Thursday, April 18, 2024

East Cambridge resident Alan Greene asks questions of Boston Properties executives Bryan J. Koop and David Stewart during a Wednesday meeting. (Photo: Marc Levy)

This time it’s real, Boston Properties executives said Wednesday. This time the developer is really going to build a residential tower in Kendall Square.

“We really are excited about doing residential in Kendall Square, we think it’s great,” said Bryan J. Koop, senior vice president and regional manager of the developer’s Boston offices, promising to “make sure” that the company’s 10-K filings with the Securities and Exchange Commission show a commitment to building, unlike its past two filings.

“One reason to believe us is that we just built 87 units in Boston, we’ve got a couple hundred completed in Washington, D.C., and another 400 coming online,” Koop told skeptical resident Heather Hoffman during a meeting of the East Cambridge Planning Team. “We’re in that business, that’s what we’re doing.”

The company has dangled housing and pulled it back twice before.
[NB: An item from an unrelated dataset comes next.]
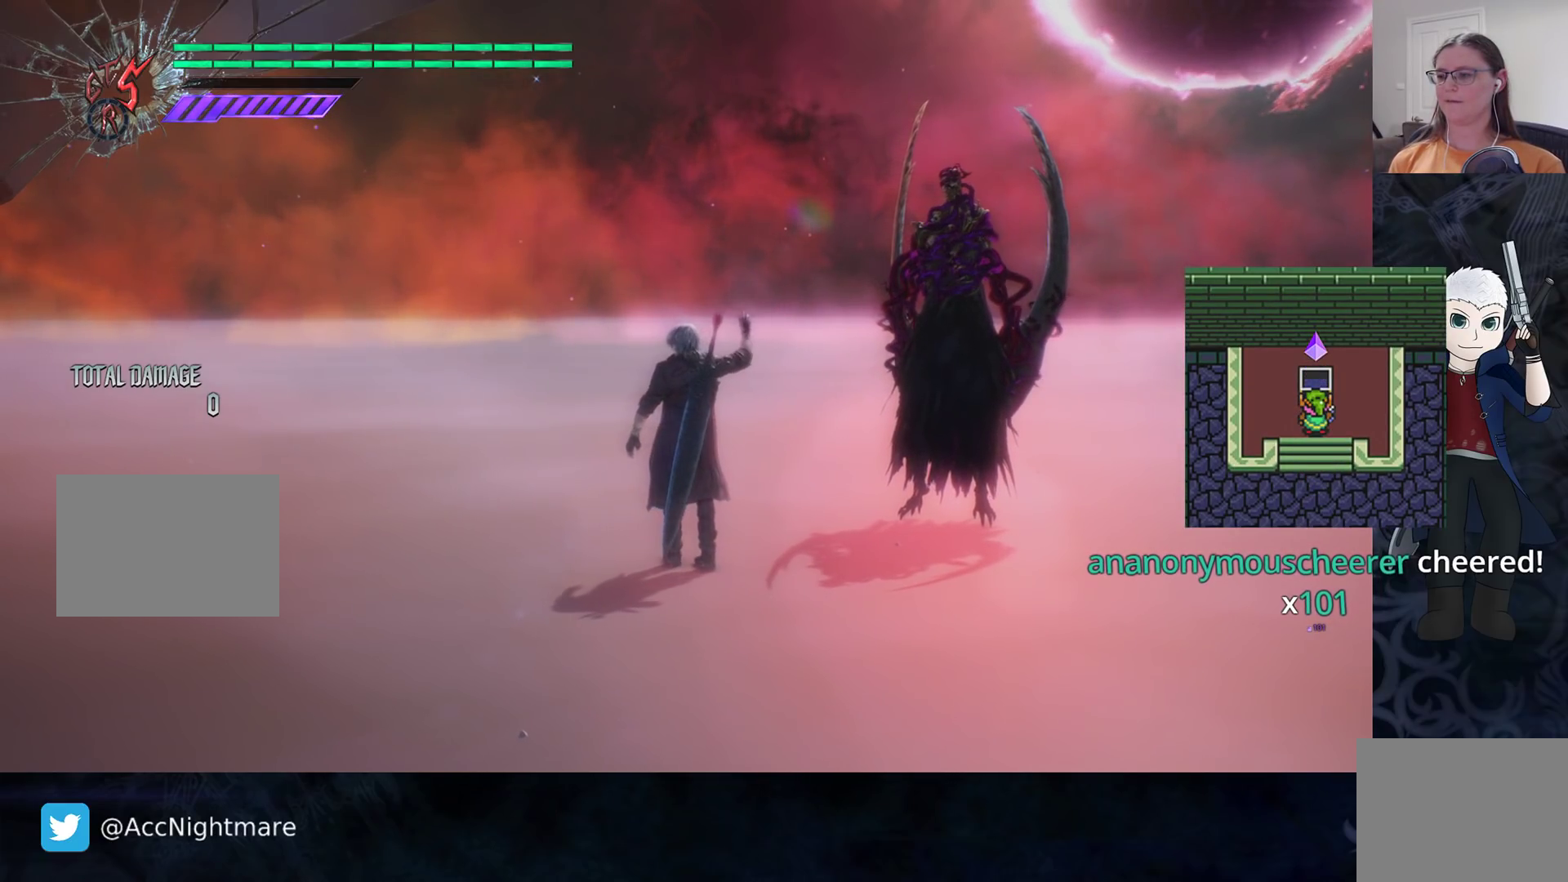
{"buttons": [], "left_stick": "center", "right_stick": "center", "events": [[333, "L3", "down"], [450, "L3", "up"]]}
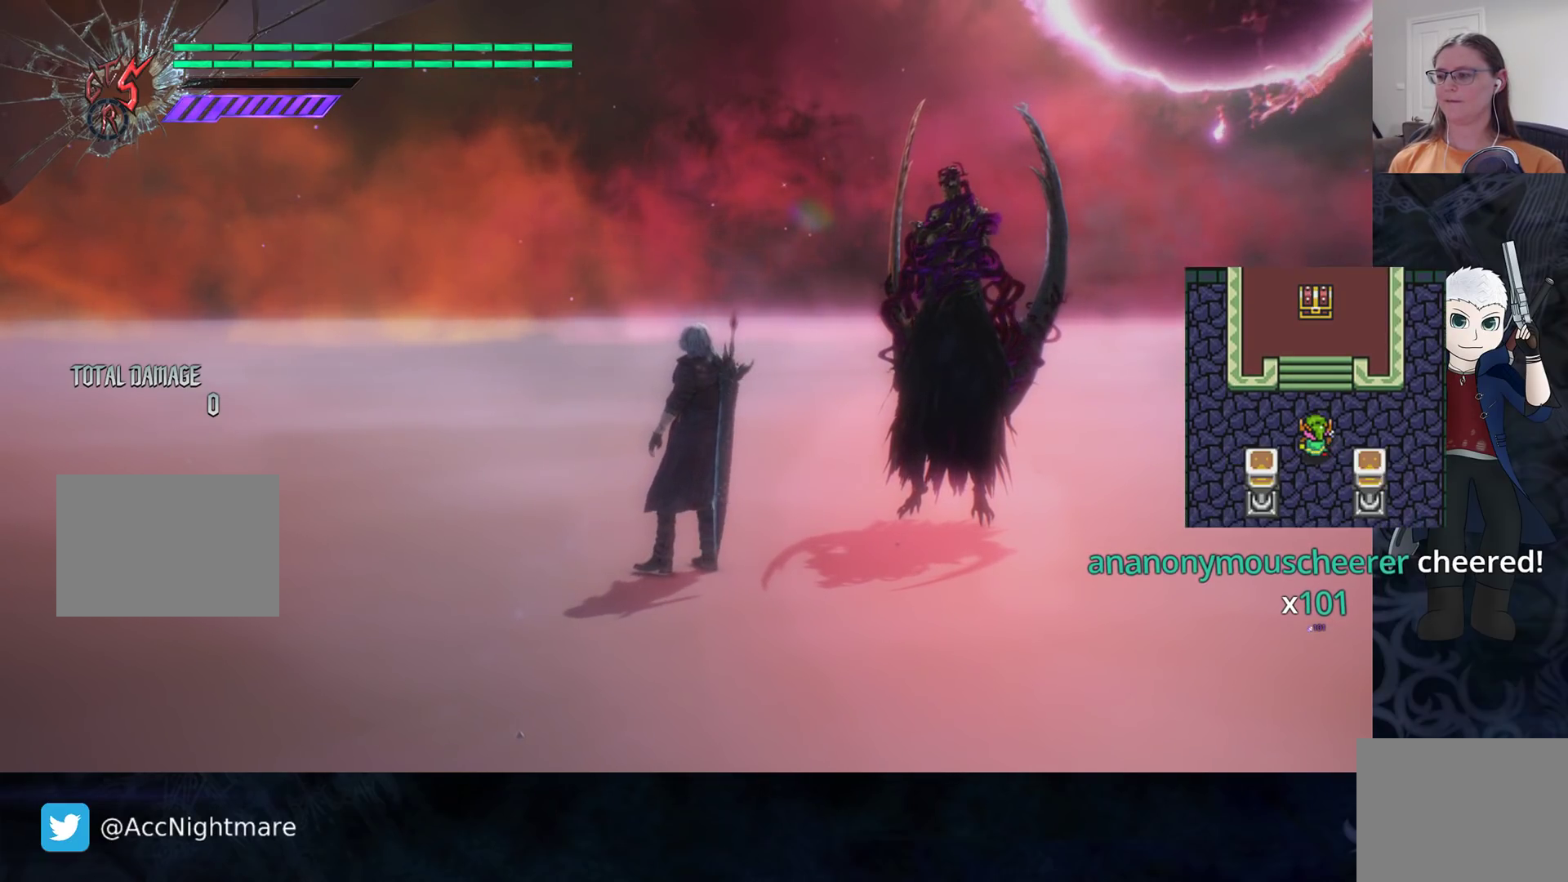
{"buttons": [], "left_stick": "center", "right_stick": "center", "events": [[200, "L3", "down"], [300, "L3", "up"]]}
Koop and David Stewart, whom Koop said would be the project manager for the Kendall Square residences, acknowledged that the building they envision for Ames Street — promised to city officials in March as part of the city handing over 42 percent of a beloved rooftop garden — will need help from the city to become a reality. Another Boston Properties executive, Michael Cantalupa, has admitted the building will be “impossible” under current open space law; Stewart agreed that “we do need minor amendments in zoning” including to parking requirements that call for one parking space per built unit and that, in a sense, “the site itself doesn’t exist yet. The parcel of land that we need to build on requires the city to dispose of a piece of property, essentially a sliver along the frontage of Ames Street that really creates the site for this building.”

Process

This is likely to happen, Stewart said, because the city and Boston Properties agree Ames Street could shrink to 80 feet wide from its current 100 feet and still make for a street that is friendly to pedestrians, bikes and cars. Boston Properties has also been working with the city on its K2C2 proposal, which re-envisions all of Kendall and Central squares, and there is agreement there as well that “certain things need to happen in zoning to make all that [desired] housing work,” he said.

Still, that the building was “impossible” was news to city councillor Marjorie Decker, who voted to give the rooftop garden space to the company and leads the council’s Housing Committee.

The company would buy its 20-foot strip of land from the city, not accept it as a gift, Stewart said, further promising members of the planning team in front of media including The Cambridge Chronicle and the Massachusetts Institute of Technology’s student paper, The Tech, that the company would take no regulatory shortcut in getting it.

He called Chapter 2.110 of the municipal code “a defined disposition process that the city must go through and we must go through,” although in removing 42 percent of the rooftop garden from public use, the city manager won an exemption from that law because the garden was, as the code says, “of such little significance that the … process would be unduly burdensome.”

Design

Amid the promises and agreement that the city would have to change its zoning, grant parking exemptions and sell land to allow Boston Properties to build the residential tower it committed to, a preliminary image emerged of what might be built.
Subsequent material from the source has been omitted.